Machine Learning - What is it?

Updated: Jun 12

A baby learns to crawl, walk and then run.  We are in the crawling stage when it comes to applying machine learning. -Dave Waters



Machine learning (ML) is the science of getting computers to use data and information to learn and improve their knowledge over time.


The machines automatically learn by observing historical data, identifying patterns that predict future observations, and ultimately supporting decision-making.


 

I. Types of Machine Learning


The basis of ML is ‘Learning”. The mainly used types of learning include:


1. Supervised machine learning




It is the process of using algorithms to learn by mapping an input (x) to an output (Y) to achieve a high level of prediction (Y) with new input data (x).


It is denominated supervised because this is like having a teacher supervising the process to ensure the degree of prediction.


Supervised learning problems include:

· Classification: When the output variables are a category, such as “Active” or “Lost to follow-up” and “dead.”

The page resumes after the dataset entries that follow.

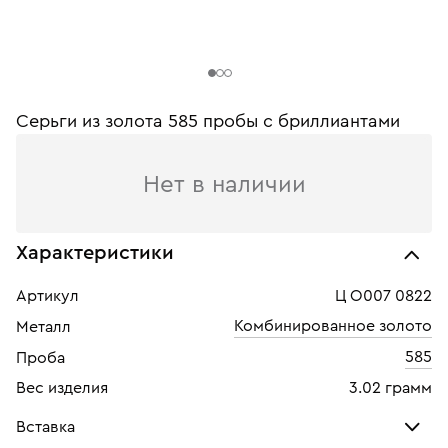
Серьги из золота 585 пробы с бриллиантами
Нет в наличии
Характеристики
Артикул
Ц О007 0822
Комбинированное золото
Металл
585
Проба
Вес изделия
3.02 грамм
Вставка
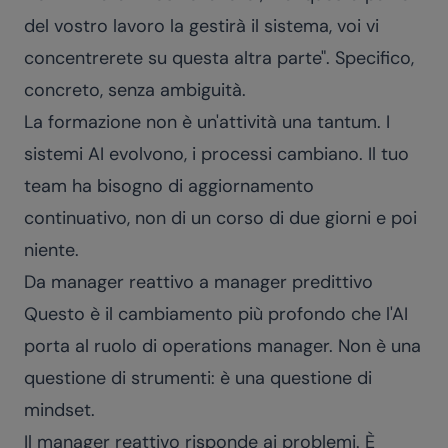
del vostro lavoro la gestirà il sistema, voi vi
concentrerete su questa altra parte". Specifico,
concreto, senza ambiguità.
La formazione non è un'attività una tantum. I
sistemi AI evolvono, i processi cambiano. Il tuo
team ha bisogno di aggiornamento
continuativo, non di un corso di due giorni e poi
niente.
Da manager reattivo a manager predittivo
Questo è il cambiamento più profondo che l'AI
porta al ruolo di operations manager. Non è una
questione di strumenti: è una questione di
mindset.
Il manager reattivo risponde ai problemi. È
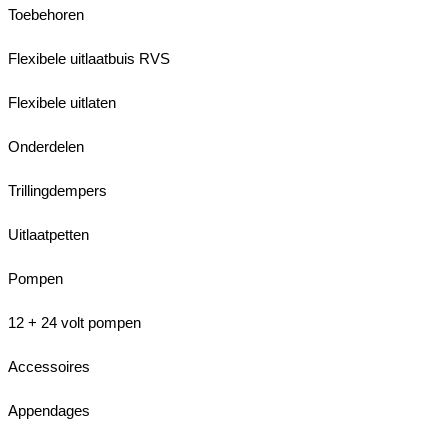
Toebehoren
Flexibele uitlaatbuis RVS
Flexibele uitlaten
Onderdelen
Trillingdempers
Uitlaatpetten
Pompen
12 + 24 volt pompen
Accessoires
Appendages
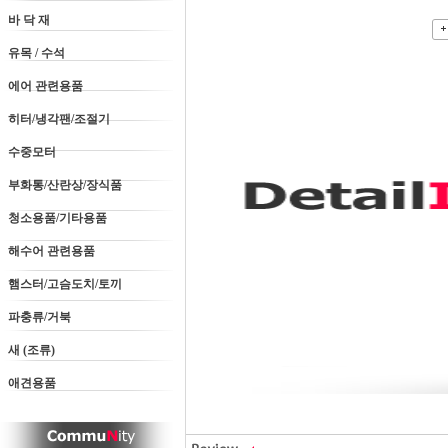
바 닥 재
유목 / 수석
에어 관련용품
히터/냉각팬/조절기
수중모터
부화통/산란상/장식품
청소용품/기타용품
해수어 관련용품
햄스터/고슴도치/토끼
파충류/거북
새 (조류)
애견용품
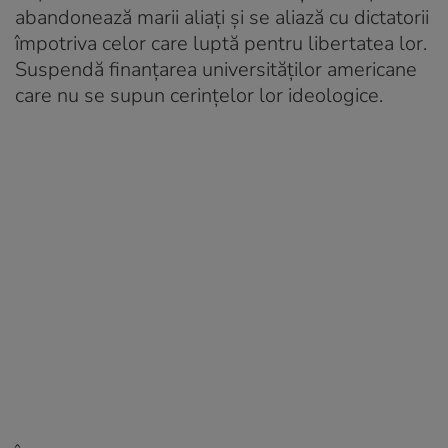
abandonează marii aliați și se aliază cu dictatorii
împotriva celor care luptă pentru libertatea lor.
Suspendă finanțarea universităților americane
care nu se supun cerințelor lor ideologice.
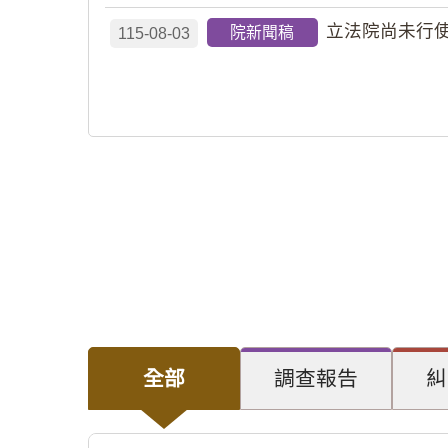
立法院尚未行使
院新聞稿
115-08-03
全部
調查報告
糾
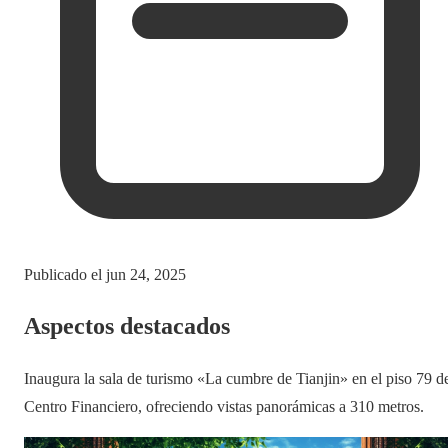
Publicado el
jun 24, 2025
Aspectos destacados
Inaugura la sala de turismo «La cumbre de Tianjin» en el piso 79 d
Centro Financiero, ofreciendo vistas panorámicas a 310 metros.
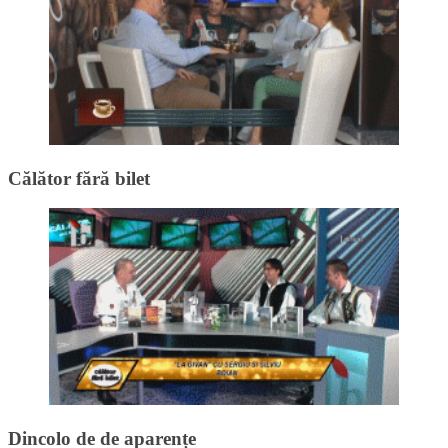
Călător fără bilet
Dincolo de de aparențe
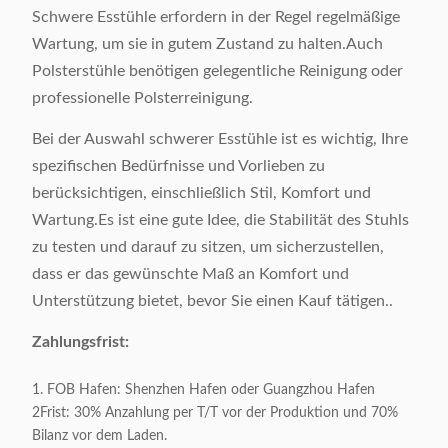
Schwere Esstühle erfordern in der Regel regelmäßige
Produktgröße:
Als Probe
Wartung, um sie in gutem Zustand zu halten.Auch
Polsterstühle benötigen gelegentliche Reinigung oder
Bruttogewicht:
8 KGS / Stück
professionelle Polsterreinigung.
Oberflächenmaterial:
Schmalz
Bei der Auswahl schwerer Esstühle ist es wichtig, Ihre
spezifischen Bedürfnisse und Vorlieben zu
Ausgangsmaterial:
201# Edelstahl
berücksichtigen, einschließlich Stil, Komfort und
Wartung.Es ist eine gute Idee, die Stabilität des Stuhls
Verpackung:
4 Stück / 1 Karton
zu testen und darauf zu sitzen, um sicherzustellen,
dass er das gewünschte Maß an Komfort und
Verpackungsvolumen:
0.42 CBM / 1 Karton
Unterstützung bietet, bevor Sie einen Kauf tätigen..
Zahlungsfrist:
Anwendbar
Erwachsene
1. FOB Hafen: Shenzhen Hafen oder Guangzhou Hafen
Anpassbar:
Akzeptabel
2Frist: 30% Anzahlung per T/T vor der Produktion und 70%
Bilanz vor dem Laden.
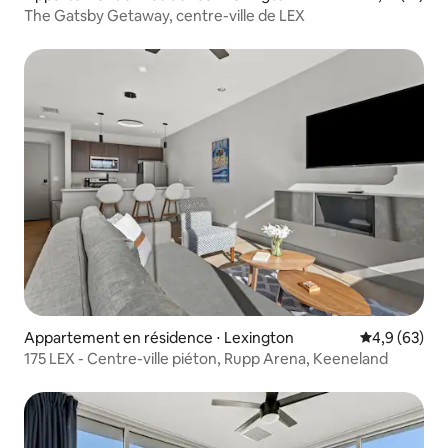
The Gatsby Getaway, centre-ville de LEX
Appartement en résidence ⋅ Lexington
Évaluation m
4,9 (63)
175 LEX - Centre-ville piéton, Rupp Arena, Keeneland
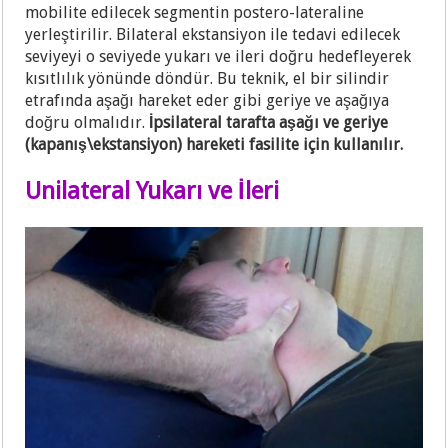
mobilite edilecek segmentin postero-lateraline
yerleştirilir. Bilateral ekstansiyon ile tedavi edilecek
seviyeyi o seviyede yukarı ve ileri doğru hedefleyerek
kısıtlılık yönünde döndür. Bu teknik, el bir silindir
etrafında aşağı hareket eder gibi geriye ve aşağıya
doğru olmalıdır.
İpsilateral tarafta aşağı ve geriye
(kapanış\ekstansiyon) hareketi fasilite için kullanılır.
Unilateral Yukarı ve İleri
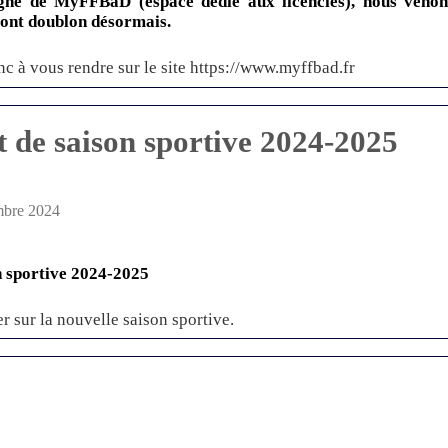
igne de MyFFBaD (espace dédié aux licenciés), nous venon
font doublon désormais.
c à vous rendre sur le site https://www.myffbad.fr
de saison sportive 2024-2025
mbre 2024
 sportive 2024-2025
er sur la nouvelle saison sportive.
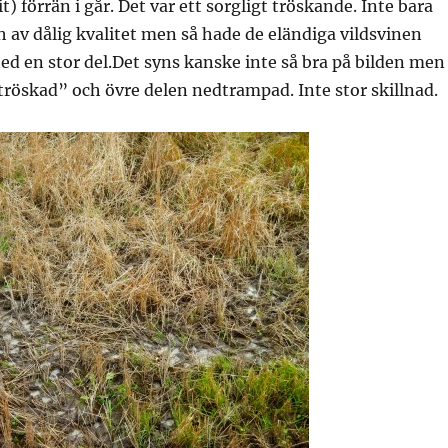
it) förrän i går. Det var ett sorgligt tröskande. Inte bara
h av dålig kvalitet men så hade de eländiga vildsvinen
d en stor del.Det syns kanske inte så bra på bilden men
tröskad” och övre delen nedtrampad. Inte stor skillnad.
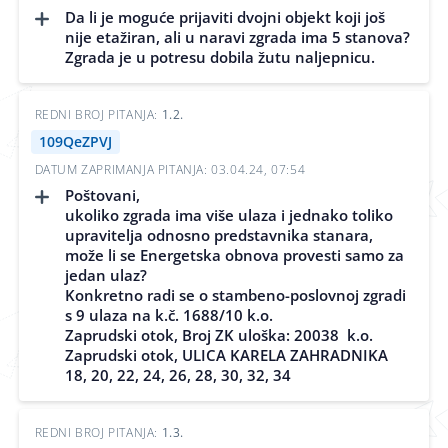
Da li je moguće prijaviti dvojni objekt koji još
nije etažiran, ali u naravi zgrada ima 5 stanova?
Zgrada je u potresu dobila žutu naljepnicu.
REDNI BROJ PITANJA:
1.2.
109QeZPVJ
DATUM ZAPRIMANJA PITANJA: 03.04.24, 07:54
Poštovani,
ukoliko zgrada ima više ulaza i jednako toliko
upravitelja odnosno predstavnika stanara,
može li se Energetska obnova provesti samo za
jedan ulaz?
Konkretno radi se o stambeno-poslovnoj zgradi
s 9 ulaza na k.č. 1688/10 k.o.
Zaprudski otok, Broj ZK uloška: 20038 k.o.
Zaprudski otok, ULICA KARELA ZAHRADNIKA
18, 20, 22, 24, 26, 28, 30, 32, 34
REDNI BROJ PITANJA:
1.3.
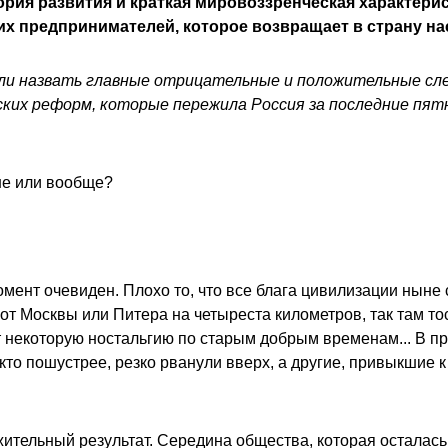
рия развития и краткая мировоззренческая характери
их предпринимателей, которое возвращает в страну н
сили назвать главные отрицательные и положительные сл
ских реформ, которые пережила Россия за последние пят
не или вообще?
омент очевиден. Плохо то, что все блага цивилизации ныне
от Москвы или Питера на четыреста километров, так там то
т некоторую ностальгию по старым добрым временам... В п
 кто пошустрее, резко рванули вверх, а другие, привыкшие к
жительный результат. Середина общества, которая осталась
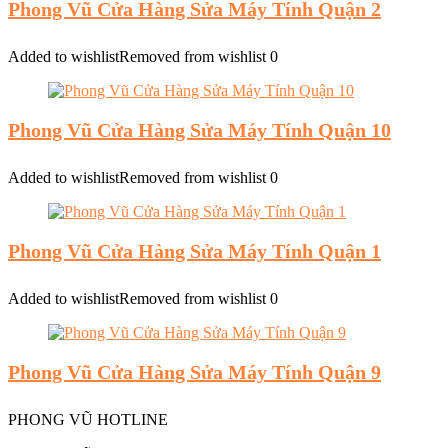
Phong Vũ Cửa Hàng Sửa Máy Tính Quận 2
Added to wishlist
Removed from wishlist
0
Phong Vũ Cửa Hàng Sửa Máy Tính Quận 10
Added to wishlist
Removed from wishlist
0
Phong Vũ Cửa Hàng Sửa Máy Tính Quận 1
Added to wishlist
Removed from wishlist
0
Phong Vũ Cửa Hàng Sửa Máy Tính Quận 9
PHONG VŨ HOTLINE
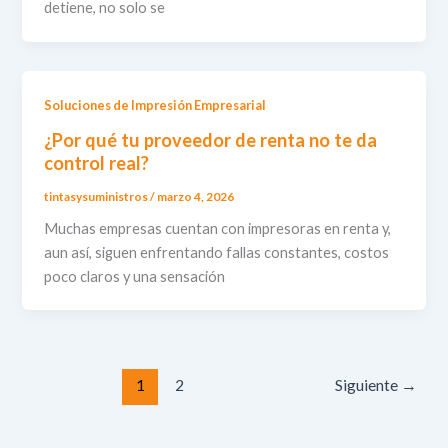
detiene, no solo se
Soluciones de Impresión Empresarial
¿Por qué tu proveedor de renta no te da
control real?
tintasysuministros
/
marzo 4, 2026
Muchas empresas cuentan con impresoras en renta y,
aun así, siguen enfrentando fallas constantes, costos
poco claros y una sensación
1
2
Siguiente
→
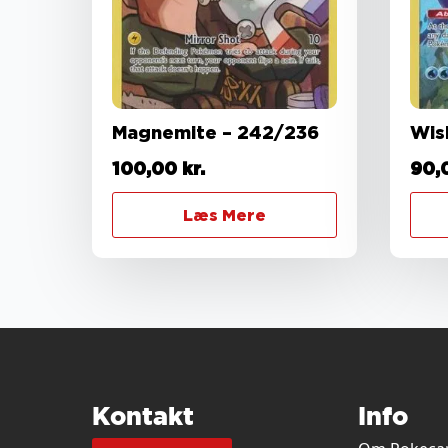
Magnemite – 242/236
Wis
100,00
kr.
90,
Læs Mere
Kontakt
Info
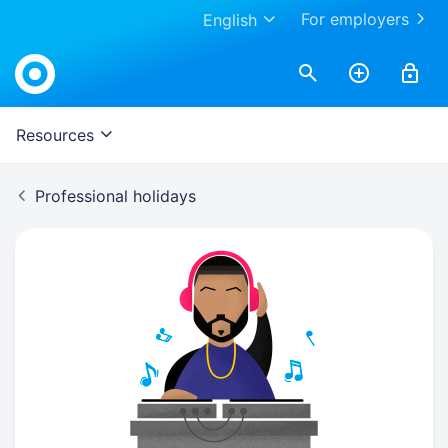
For employers
English
Resources
Professional holidays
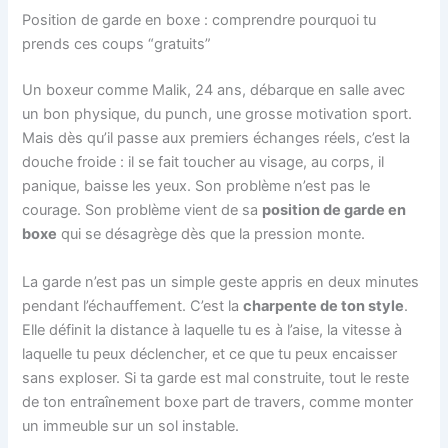
Position de garde en boxe : comprendre pourquoi tu
prends ces coups “gratuits”
Un boxeur comme Malik, 24 ans, débarque en salle avec
un bon physique, du punch, une grosse motivation sport.
Mais dès qu’il passe aux premiers échanges réels, c’est la
douche froide : il se fait toucher au visage, au corps, il
panique, baisse les yeux. Son problème n’est pas le
courage. Son problème vient de sa
position de garde en
boxe
qui se désagrège dès que la pression monte.
La garde n’est pas un simple geste appris en deux minutes
pendant l’échauffement. C’est la
charpente de ton style
.
Elle définit la distance à laquelle tu es à l’aise, la vitesse à
laquelle tu peux déclencher, et ce que tu peux encaisser
sans exploser. Si ta garde est mal construite, tout le reste
de ton entraînement boxe part de travers, comme monter
un immeuble sur un sol instable.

· Regression: When the output variable is a numeric value such as “Weight” or “Retention rate.”


2. Unsupervised machine learning




It is the process of using algorithms to learn more about the data. The input data (x) is available here, and no corresponding output variable (Y) exists.


It is unsupervised because there is no wrong or right answer and no teacher. Algorithms explore, learn and present the structure in the data.


Conventional unsupervised methods are:

· Clustering: used to discover groupings

· Association: used to establish Association among variables inside large databases.


3. Semi-Supervised Learning



A reality found in many real-world datasets; is the process of using algorithms to learn the mapping of input (x) to an output (Y) where just some of the data is labeled (Y).


In this method, unsupervised learning algorithms are used to explore the input variables(x), and supervised learning algorithms are used to make predictions about the unlabeled data (Y) and then use the data back in the supervised algorithm as training data to predict new data.


4. Reinforcement Learning




It is a learning method where the algorithms try to continually find the best possible solution or path for a current situation. It differs from the other methods as no training data exists with input (x) and output (Y) variables. Here the algorithm learns sequentially from its own experience.


In reinforcement learning, the algorithm interacts with its environments, meaning that the output depends on the state of the current input, and the following input depends on the output of the previous input.